Neue Fachabteilung Pflege:
Fachliches Controlling statt Kontrolle

Seit dem 1. Januar dieses Jahres verfügen die AWO Seniorendienste Niederrhein über eine eigene Fachabteilung Pflege. 

 

Das vierköpfige Team arbeitet direkt mit der Geschäftsführung zusammen. Es soll die Einrichtungen im Sinne eines fachlichen Controllings begleiten. Im Austausch vor Ort will man Prozesse bei Pflege und Betreuung, Dienstplansystematik und Dokumentation optimieren und die Häuser fit machen für die Anforderungen von morgen. „Mit der Optimierung von Arbeitsabläufen erreichen wir nicht nur eine Verbesserung der Qualität unserer Leistungen. Wir entlasten auch unsere Mitarbeiter*innen. Das kommt direkt unseren Bewohner*innen zu Gute,“ so der Geschäftsführer der AWO-Seniorendienste Normen Dorloff.

Sabrina Moskei leitet die neue Abteilung. Unterstützt wird sie von Simone Lutter aus dem Qualitätsmanagement. Ebenfalls zum Team gehört Edith Kaiser. Als Pflegefachkraft ist sie ein weiteres Bindeglied zur Basis. Veronika Zimmermanns übernimmt die Koordination der ambulanten Dienste. 

Controlling heißt hier übrigens nicht Kontrolle. Die Fachabteilung soll keine Entscheidungen treffen und den Einrichtungen nicht Ideen „von oben“ aufzwängen. „Wir haben ein großes Wissen und viel fachliches Know-How bei den Seniorendiensten. Das wollen wir bündeln und den Häusern zur Verfügung stellen, um größtmögliche Zufriedenheit und Qualität sicherzustellen,“ erklärt Simone Lutter.

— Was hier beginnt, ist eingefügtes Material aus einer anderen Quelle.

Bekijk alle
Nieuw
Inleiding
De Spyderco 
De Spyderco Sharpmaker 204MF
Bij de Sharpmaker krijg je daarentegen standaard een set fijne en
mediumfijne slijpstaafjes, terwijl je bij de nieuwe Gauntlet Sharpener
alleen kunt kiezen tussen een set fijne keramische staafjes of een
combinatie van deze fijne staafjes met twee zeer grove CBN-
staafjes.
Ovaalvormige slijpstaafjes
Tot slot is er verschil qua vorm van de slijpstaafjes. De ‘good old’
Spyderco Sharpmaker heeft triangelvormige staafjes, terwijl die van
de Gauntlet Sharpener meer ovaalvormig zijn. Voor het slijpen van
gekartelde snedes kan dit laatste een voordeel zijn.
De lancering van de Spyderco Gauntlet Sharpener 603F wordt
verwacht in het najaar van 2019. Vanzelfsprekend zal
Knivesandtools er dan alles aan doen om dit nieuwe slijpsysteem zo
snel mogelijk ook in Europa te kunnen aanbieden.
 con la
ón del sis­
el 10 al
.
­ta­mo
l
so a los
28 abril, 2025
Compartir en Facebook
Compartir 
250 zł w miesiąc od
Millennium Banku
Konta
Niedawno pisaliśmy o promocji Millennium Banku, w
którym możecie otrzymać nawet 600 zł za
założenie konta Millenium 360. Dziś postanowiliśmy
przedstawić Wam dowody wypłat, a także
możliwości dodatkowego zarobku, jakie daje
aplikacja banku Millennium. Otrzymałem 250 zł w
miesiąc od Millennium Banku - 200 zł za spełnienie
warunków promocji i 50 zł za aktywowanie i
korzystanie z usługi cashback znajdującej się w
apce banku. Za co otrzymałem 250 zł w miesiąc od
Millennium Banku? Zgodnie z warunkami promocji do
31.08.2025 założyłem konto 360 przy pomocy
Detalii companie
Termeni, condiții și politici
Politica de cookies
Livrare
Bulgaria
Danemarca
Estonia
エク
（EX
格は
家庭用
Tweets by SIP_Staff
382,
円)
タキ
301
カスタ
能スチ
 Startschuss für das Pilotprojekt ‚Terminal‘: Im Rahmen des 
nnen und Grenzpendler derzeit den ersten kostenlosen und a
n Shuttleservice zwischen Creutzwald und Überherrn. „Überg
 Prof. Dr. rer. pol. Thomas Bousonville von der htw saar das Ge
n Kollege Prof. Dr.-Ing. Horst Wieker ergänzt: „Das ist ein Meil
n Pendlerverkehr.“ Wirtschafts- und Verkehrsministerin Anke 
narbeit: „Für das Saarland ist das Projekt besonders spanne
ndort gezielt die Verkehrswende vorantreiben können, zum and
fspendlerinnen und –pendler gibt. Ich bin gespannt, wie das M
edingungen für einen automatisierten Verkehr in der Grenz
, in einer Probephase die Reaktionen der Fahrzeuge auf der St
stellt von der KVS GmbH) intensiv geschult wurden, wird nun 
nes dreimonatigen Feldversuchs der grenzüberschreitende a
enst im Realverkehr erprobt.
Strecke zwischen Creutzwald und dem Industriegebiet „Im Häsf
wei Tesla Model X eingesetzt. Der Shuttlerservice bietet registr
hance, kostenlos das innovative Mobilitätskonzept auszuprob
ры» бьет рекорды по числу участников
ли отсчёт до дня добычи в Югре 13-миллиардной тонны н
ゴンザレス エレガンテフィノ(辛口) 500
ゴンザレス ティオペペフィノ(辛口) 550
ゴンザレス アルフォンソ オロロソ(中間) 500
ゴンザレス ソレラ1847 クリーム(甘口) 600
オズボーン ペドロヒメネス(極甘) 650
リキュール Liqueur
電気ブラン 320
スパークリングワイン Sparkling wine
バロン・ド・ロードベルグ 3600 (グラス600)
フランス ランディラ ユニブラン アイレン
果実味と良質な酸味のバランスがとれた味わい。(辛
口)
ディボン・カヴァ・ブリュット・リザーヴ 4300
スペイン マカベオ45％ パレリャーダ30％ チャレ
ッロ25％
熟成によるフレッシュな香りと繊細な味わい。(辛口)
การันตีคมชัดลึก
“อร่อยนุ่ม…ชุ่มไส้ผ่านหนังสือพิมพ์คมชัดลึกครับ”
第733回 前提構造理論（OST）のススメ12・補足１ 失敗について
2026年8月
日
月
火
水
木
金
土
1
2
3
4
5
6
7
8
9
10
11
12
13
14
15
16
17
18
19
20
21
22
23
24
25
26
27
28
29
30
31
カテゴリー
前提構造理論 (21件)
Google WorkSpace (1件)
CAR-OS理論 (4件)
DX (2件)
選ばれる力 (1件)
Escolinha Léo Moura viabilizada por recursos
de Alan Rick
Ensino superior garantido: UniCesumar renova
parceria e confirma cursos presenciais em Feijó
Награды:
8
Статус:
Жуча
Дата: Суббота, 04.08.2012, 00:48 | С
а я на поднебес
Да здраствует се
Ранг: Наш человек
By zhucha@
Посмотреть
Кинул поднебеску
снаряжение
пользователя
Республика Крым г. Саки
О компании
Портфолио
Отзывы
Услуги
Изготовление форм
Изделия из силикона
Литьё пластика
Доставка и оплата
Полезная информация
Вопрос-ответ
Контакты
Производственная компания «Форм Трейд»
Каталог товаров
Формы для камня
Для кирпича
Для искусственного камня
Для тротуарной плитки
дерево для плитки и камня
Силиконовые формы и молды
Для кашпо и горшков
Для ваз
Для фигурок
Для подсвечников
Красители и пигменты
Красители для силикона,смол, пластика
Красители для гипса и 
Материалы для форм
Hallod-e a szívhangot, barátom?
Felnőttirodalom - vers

Die Vier von der Fachabteilung arbeiten eng mit Arbeitskreisen und Pflegedienstleitungen zusammen. „Wir kommen alle aus dem Pflegebereich. Deshalb können wir auf Augenhöhe kommunizieren.“ Die Abteilung versteht sich als Dienstleister für die Einrichtungen – und als Schnittstelle zwischen Basis und Geschäftsführung. „Bei uns laufen ganz viele Fäden zusammen. Keiner kommt bei den Seniorendiensten an der Pflege vorbei,“ bringt Sabrina Moskei es auf den Punkt. „Ganz wichtig dabei ist, dass wir das Vertrauen der Kolleg*innen haben. Wir möchten, dass alle voneinander lernen. Freiwillig. Was wir sicher nicht brauchen, ist ein weiteres Prüfinstrument.“

Öffentlichkeitsarbeit ist eine ebenfalls eine Aufgabe für die neue Abteilung. In der externen Kommunikation wird viel über Pflege gesprochen. Pflegerische Inhalte kommen dabei oft zu kurz. Nachholbedarf sieht Sabrina Moskei vor allem bei der Nachwuchsförderung „Wir haben in den letzten Jahren versäumt, uns nach außen zu präsentieren. Das muss sich ändern.“ So ist unter anderem eine Teilnahme an Berufsinformationsmessen angedacht.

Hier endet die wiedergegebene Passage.